第56話 子爵の名前は知らん!!

 椅子から立ち上がった俺にマユが待ったをかける。


「タモツさん、行く前に一つ確認させて下さい」


「ん? なんだい?」


「公爵はダルドですが、子爵の名前は?」


 …… …… ……


「知らん!!」


「「「えーーっ!!」」」


「だって誰も子爵の名前は言わなかったぞ」


「確かにそう言えば…… カオリちゃんも女王様ロザリアさんも言わなかったですね……」


「だろ。だから知らん」


「あの~師匠」


「どうした? ライ」


「地図にラグデナ子爵領とあるので、恐らくラグデナが子爵の名前だと……」


「「「おおー、確かに!!」」」


「さすが、ライね!」


 いや、アヤカよ。そんなに大した事じゃないぞ。それに、名前は知らなくても場所が分かるから良いやって思ってたし……

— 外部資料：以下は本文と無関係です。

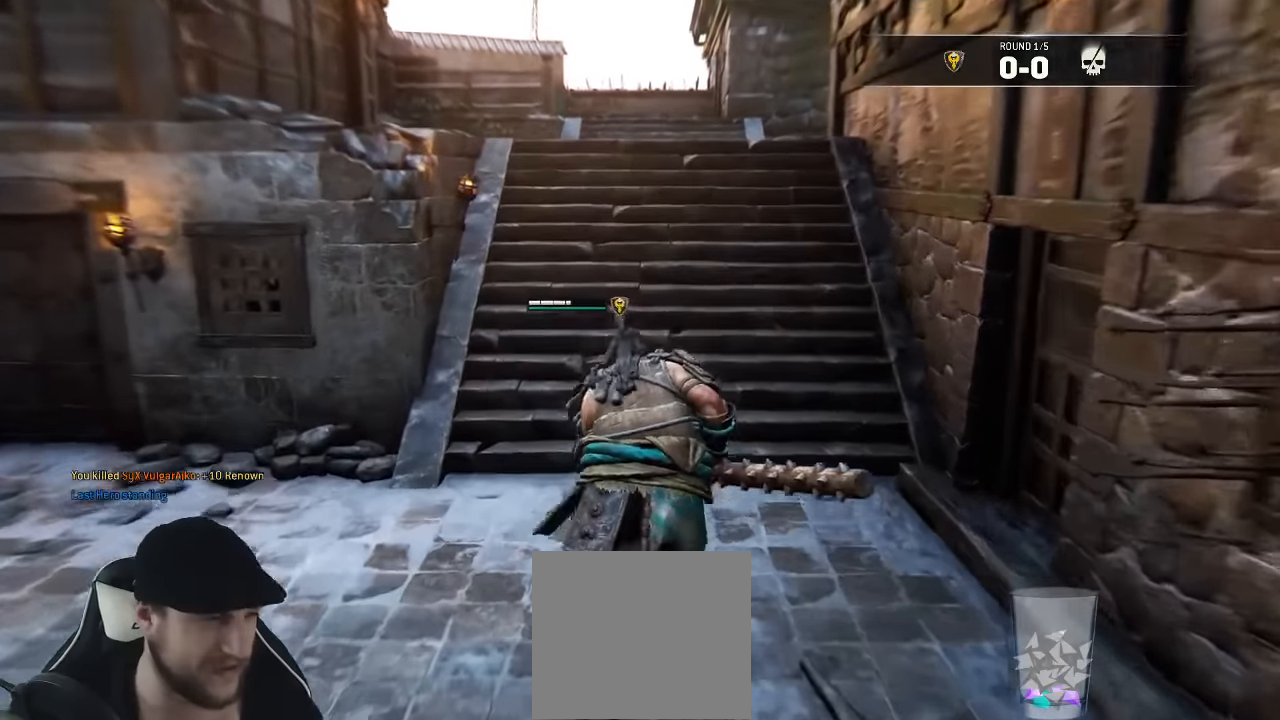
{"dt_ms": 500, "buttons": [], "left_stick": "up", "right_stick": "center", "events": []}
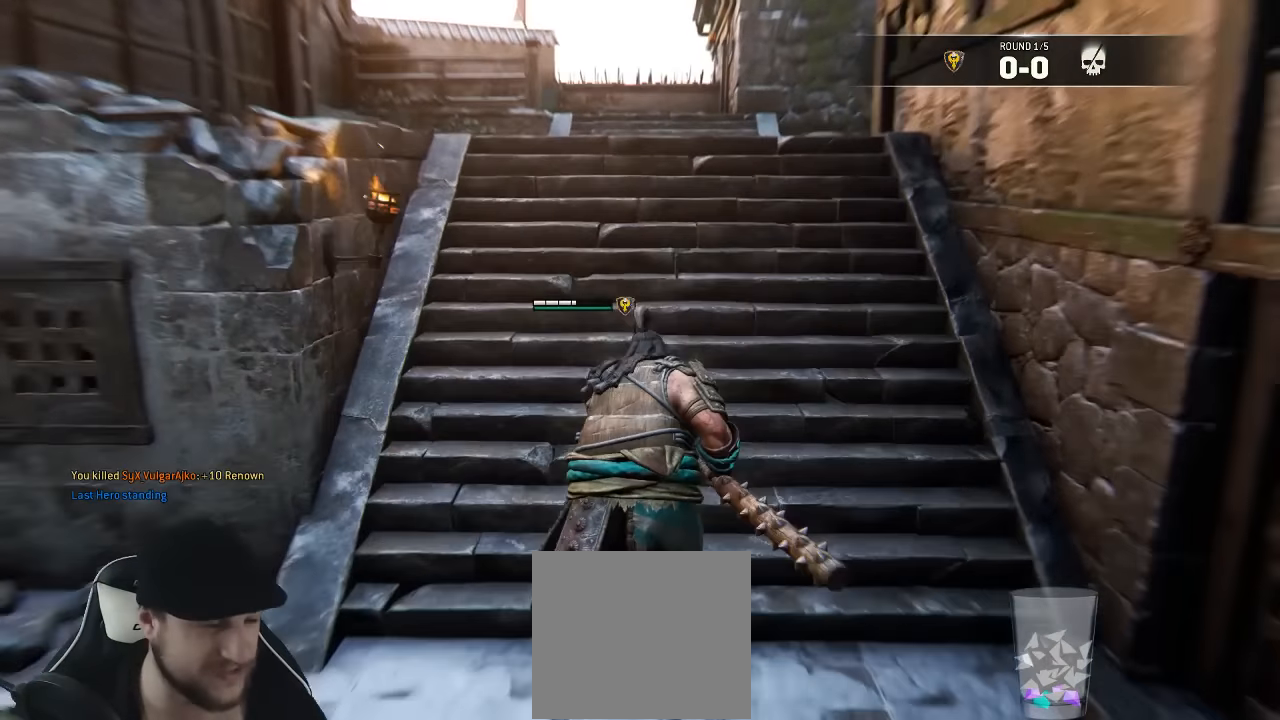
{"dt_ms": 500, "buttons": [], "left_stick": "up", "right_stick": "center", "events": []}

「しかし、言いにくい名前だな。ラグデナって……ラグにしよう!」


「師匠、それじゃ先ずはラグの所ですか?」


「そうだな、ラグの所に行って跳ね返した呪いがどうなってるか見てみようか。転移場所はこの手前の森で良いな」


「はい、師匠」


「よし、今回は俺が転移をするから皆は手を繋いでくれ」


「「「はい!」」」


 そして、ラグデナ子爵領の手前の森に転移した俺達は子爵領を目指して歩きだす。

 

「何だかあの辺りに黒雲が立ち込めてますね」


 マユが言う通り、子爵領の街の中心部と思われる場所だけ黒い雲が空にある。


「あそこにカオリを呪っていた奴がいるようだな……」


「良し、ライとアヤカは【結界】を張ってくれ。俺は【隠密】と【隠蔽】を皆に掛ける。マユは周囲を注意しておいてくれ」


「「「はい!」」」


 そうして万全な体制になった俺達は呪いの元へと急ぐ。そこはこの街での子爵宅で、禍々しい気がうずくまっていた。

 しかし、俺達は気にせずに中に入る。【隠密】と【隠蔽】はちゃんとかかっているようだ。屋敷の誰にも気づかれずに呪いの元へとたどり着いた。

 そこには……


「ああ、何故だ。何故、私の娘がこんな姿に…… 公爵閣下に言われた通りに娘にペンダントを着けさせてただけなのに……」


 一人の中年男性がベッドに横たわる木乃伊ミイラの様に痩せ細った少女を見つめている。


『タモツさん、あの人がラグデナ子爵のようですね』


『ああ、その様だな。しかも、彼は何も知らされずに呪いに加担したようだ』


『師匠、どうしますか?』


『この呪いなら祓えるけど、様子を見ます?』


『いや、この隠れた状態のまま、祓わずにダルイに呪いを送ってやれ。出来るか? アヤカ』


『出来るわ。でも良いの? ダルド公爵も救えるなら救うんでしょう?』


『俺が思うにダルイはカミナと同じ様に、堕神の眷属に取り付かれてるんだろう。だから、呪いを送っても取り付いた奴がどうにかする筈だ。呪いを送ったら直ぐにダルイの所に転移して、一気に決着をつけるぞ!』


『『『はい、分かったわ(ました)!』』』


 そして、アヤカが【阿修羅王】をその身に降ろして呪いをダルイに送った。


『良し、マユ。悪いけどあの少女を回復してやってくれ』


『はい、タモツさん。やっぱりタモツさんは優しいです!』


『イチャイチャするのは後にしてね、マユ』


『分かってるわよ、アヤカ【完全治癒】!!』


 少女の体が光り、痩せ細っていた体が健康な肉体に戻った。


「おおっ!! かっ、神の奇跡か!? 治った、治ったぞー。良かった、良かった~ナミ、私は神に誓うぞ、もう公爵閣下の言う事は信用しない!」

 

 その言葉を聞いて、俺達はダルイの元に跳んだ。

 

 ダルイは……


「クソッ! これはどういう事だ! ラグデナの娘に跳ね返った呪いが何故、私に来たんだ!」


「ダルド様、ご無事ですか? ダルド様!!」


 ダルイは自室に鍵をかけていたようだ。使用人か護衛かは知らないが、扉の外からダルイに呼び掛けている。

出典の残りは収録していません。